A modern sailing ship or sailship is any large wind-powered vessel. Traditionally a sailing ship (or simply ship) is a sailing vessel that carries three or more masts with square sails on each. Large sailing vessels that are not ship-rigged may be more precisely referred to by their sail rig, such as schooner, barque (also spelled "bark"), brig, barkentine, brigantine or sloop. There are many different types of sailing ships, but they all have certain basic things in common.
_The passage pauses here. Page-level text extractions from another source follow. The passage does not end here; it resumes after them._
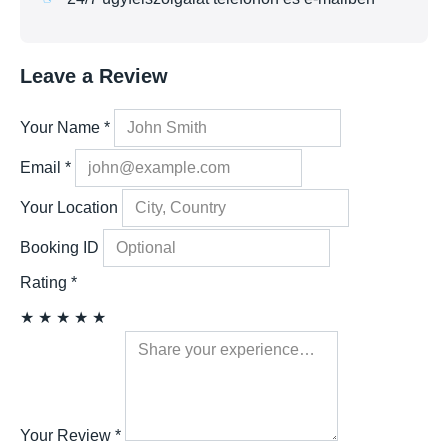
Leave a Review
Your Name
*
Email
*
Your Location
Booking ID
Rating
*
★
★
★
★
★
Your Review
*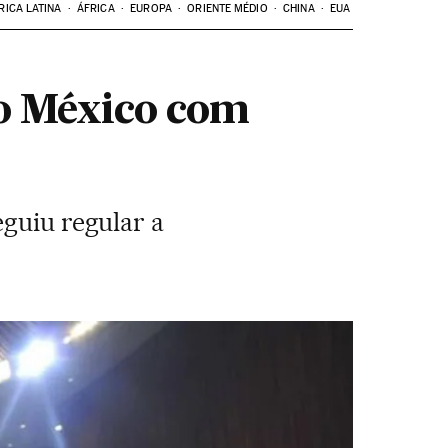
RICA LATINA
ÁFRICA
EUROPA
ORIENTE MÉDIO
CHINA
EUA
no México com
eguiu regular a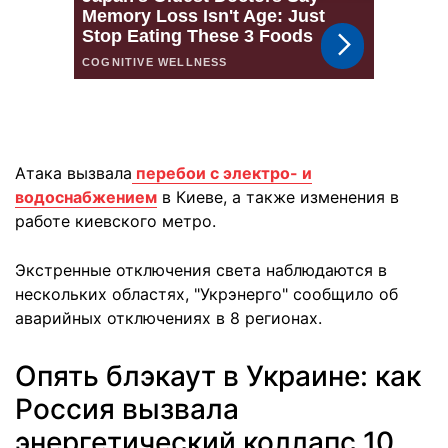
Атака вызвала
перебои с электро- и
водоснабжением
в Киеве, а также изменения в
работе киевского метро.
Экстренные отключения света наблюдаются в
нескольких областях, "Укрэнерго" сообщило об
аварийных отключениях в 8 регионах.
Опять блэкаут в Украине: как
Россия вызвала
энергетический коллапс 10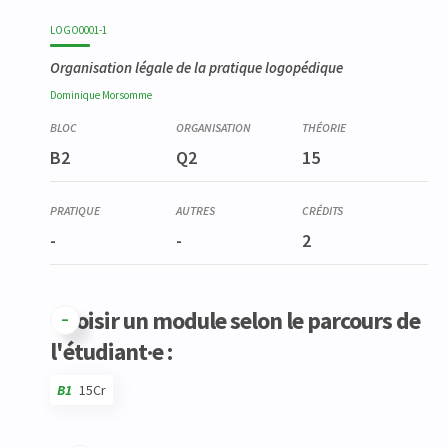
LOGO0001-1
Organisation légale de la pratique logopédique
Dominique
Morsomme
B2
Q2
15
-
-
2
Choisir un module selon le parcours de
l'étudiant·e :
B1
15Cr
Code
Détails
Bloc
Organisation
Théorie
Pratique
Autres
Crédits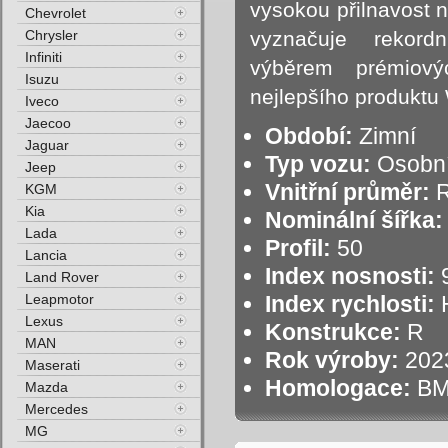
vysokou přilnavost n
Chevrolet
Chrysler
vyznačuje rekor
Infiniti
výběrem prémiový
Isuzu
nejlepšího produktu 
Iveco
Jaecoo
Období:
Zimní
Jaguar
Typ vozu:
Osobní
Jeep
Vnitřní průměr:
R
KGM
Kia
Nominální šířka:
Lada
Profil:
50
Lancia
Index nosnosti:
9
Land Rover
Leapmotor
Index rychlosti:
H
Lexus
Konstrukce:
R
MAN
Rok výroby:
202
Maserati
Homologace:
B
Mazda
Mercedes
MG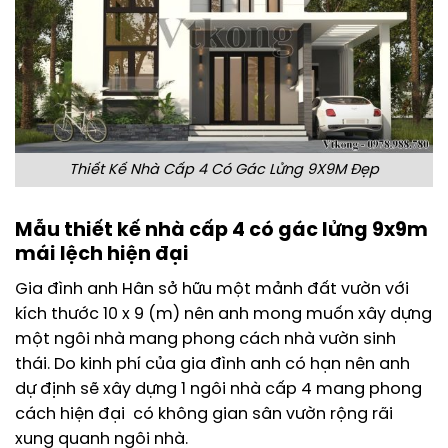
Thiết Kế Nhà Cấp 4 Có Gác Lửng 9X9M Đẹp
Mẫu thiết kế nhà cấp 4 có gác lửng 9x9m
mái lệch hiện đại
Gia đình anh Hân sở hữu một mảnh đất vườn với
kích thước 10 x 9 (m) nên anh mong muốn xây dựng
một ngôi nhà mang phong cách nhà vườn sinh
thái. Do kinh phí của gia đình anh có hạn nên anh
dự định sẽ xây dựng 1 ngôi nhà cấp 4 mang phong
cách hiện đại có không gian sân vườn rộng rãi
xung quanh ngôi nhà.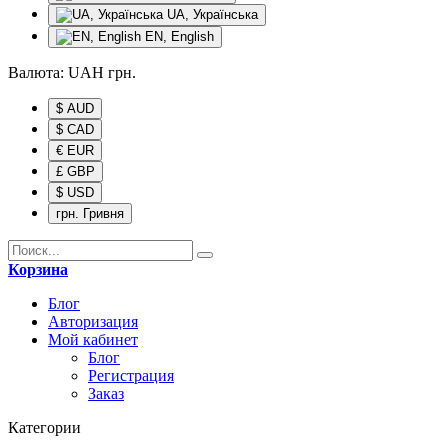
UA, Українська
EN, English
Валюта:
UAH
грн.
$ AUD
$ CAD
€ EUR
£ GBP
$ USD
грн. Гривня
Корзина
Блог
Авторизация
Мой кабинет
Блог
Регистрация
Заказ
Категории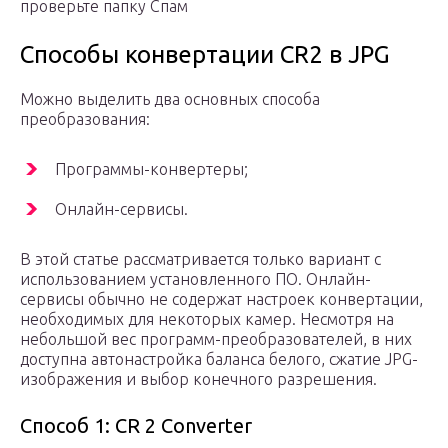
проверьте папку Спам
Способы конвертации CR2 в JPG
Можно выделить два основных способа
преобразования:
Программы-конвертеры;
Онлайн-сервисы.
В этой статье рассматривается только вариант с
использованием установленного ПО. Онлайн-
сервисы обычно не содержат настроек конвертации,
необходимых для некоторых камер. Несмотря на
небольшой вес программ-преобразователей, в них
доступна автонастройка баланса белого, сжатие JPG-
изображения и выбор конечного разрешения.
Способ 1: CR 2 Converter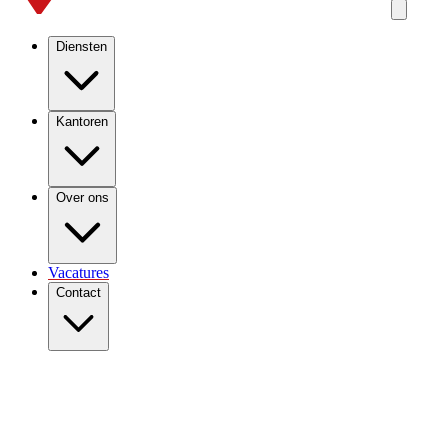
Diensten
Kantoren
Over ons
Vacatures
Contact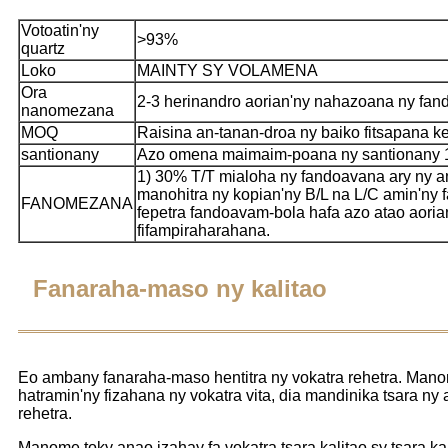
Votoatin'ny
>93%
quartz
Loko
MAINTY SY VOLAMENA
Ora
2-3 herinandro aorian'ny nahazoana ny fa
nanomezana
MOQ
Raisina an-tanan-droa ny baiko fitsapana ke
santionany
Azo omena maimaim-poana ny santionany 
1) 30% T/T mialoha ny fandoavana ary ny 
manohitra ny kopian'ny B/L na L/C amin'ny f
FANOMEZANA
fepetra fandoavam-bola hafa azo atao aoria
fifampiraharahana.
Fanaraha-maso ny kalitao
Eo ambany fanaraha-maso hentitra ny vokatra rehetra. Manome
hatramin'ny fizahana ny vokatra vita, dia mandinika tsara ny
rehetra.
Manome toky anao izahay fa vokatra tsara kalitao sy tsara kal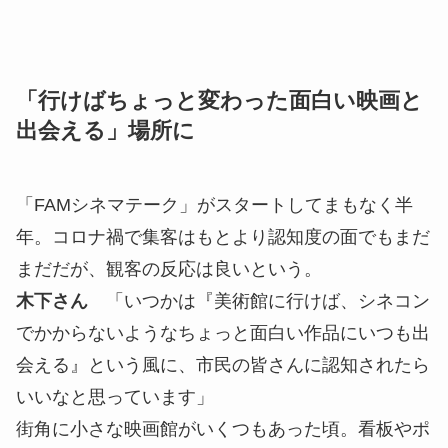
「行けばちょっと変わった面白い映画と
出会える」場所に
「FAMシネマテーク」がスタートしてまもなく半
年。コロナ禍で集客はもとより認知度の面でもまだ
まだだが、観客の反応は良いという。
木下さん
「いつかは『美術館に行けば、シネコン
でかからないようなちょっと面白い作品にいつも出
会える』という風に、市民の皆さんに認知されたら
いいなと思っています」
街角に小さな映画館がいくつもあった頃。看板やポ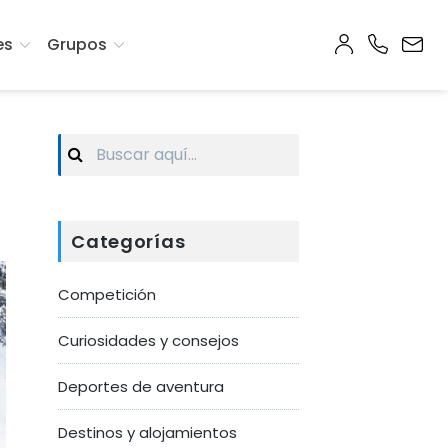
es
Grupos
Search
for:
Categorías
Competición
Curiosidades y consejos
Deportes de aventura
Destinos y alojamientos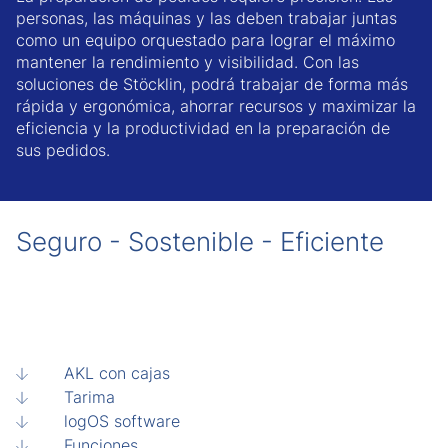
personas, las máquinas y las deben trabajar juntas
como un equipo orquestado para lograr el máximo
mantener la rendimiento y visibilidad. Con las
soluciones de Stöcklin, podrá trabajar de forma más
rápida y ergonómica, ahorrar recursos y maximizar la
eficiencia y la productividad en la preparación de
sus pedidos.
Seguro - Sostenible - Eficiente
AKL con cajas
Tarima
logOS software
Funciones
Every sailing ship has a hull, rigging and at least one mast to hold up the sails that use the wind to power the ship. The crew who sail a ship are called sailors or hands. They take turns to take the watch, the active managers of the ship and her performance for a period. Watches are traditionally four hours long. Some sailing ships use traditional ship's bells to tell the time and regulate the watch system, with the bell being rung once for every half hour into the watch and rung eight times at watch end (a four-hour watch). Ocean journeys by sailing ship can take many months, and a common hazard is becoming becalmed because of lack of wind, or being blown off course by severe storms or winds that do not allow progress in the desired direction. A severe storm could lead to shipwreck, and the loss of all hands. Sailing ships are limited in their maximum size compared to ships with heat engines, so economies of scale are also limited. The heaviest sailing ships (limited to those vessels for which sails were the primary means of propulsion) never exceeded 14,000 tons displacement. Sailing ships are therefore also very limited in the supply capacity of their holds, so they have to plan long voyages carefully to include many stops to take on provisions and, in the days before watermakers, fresh water.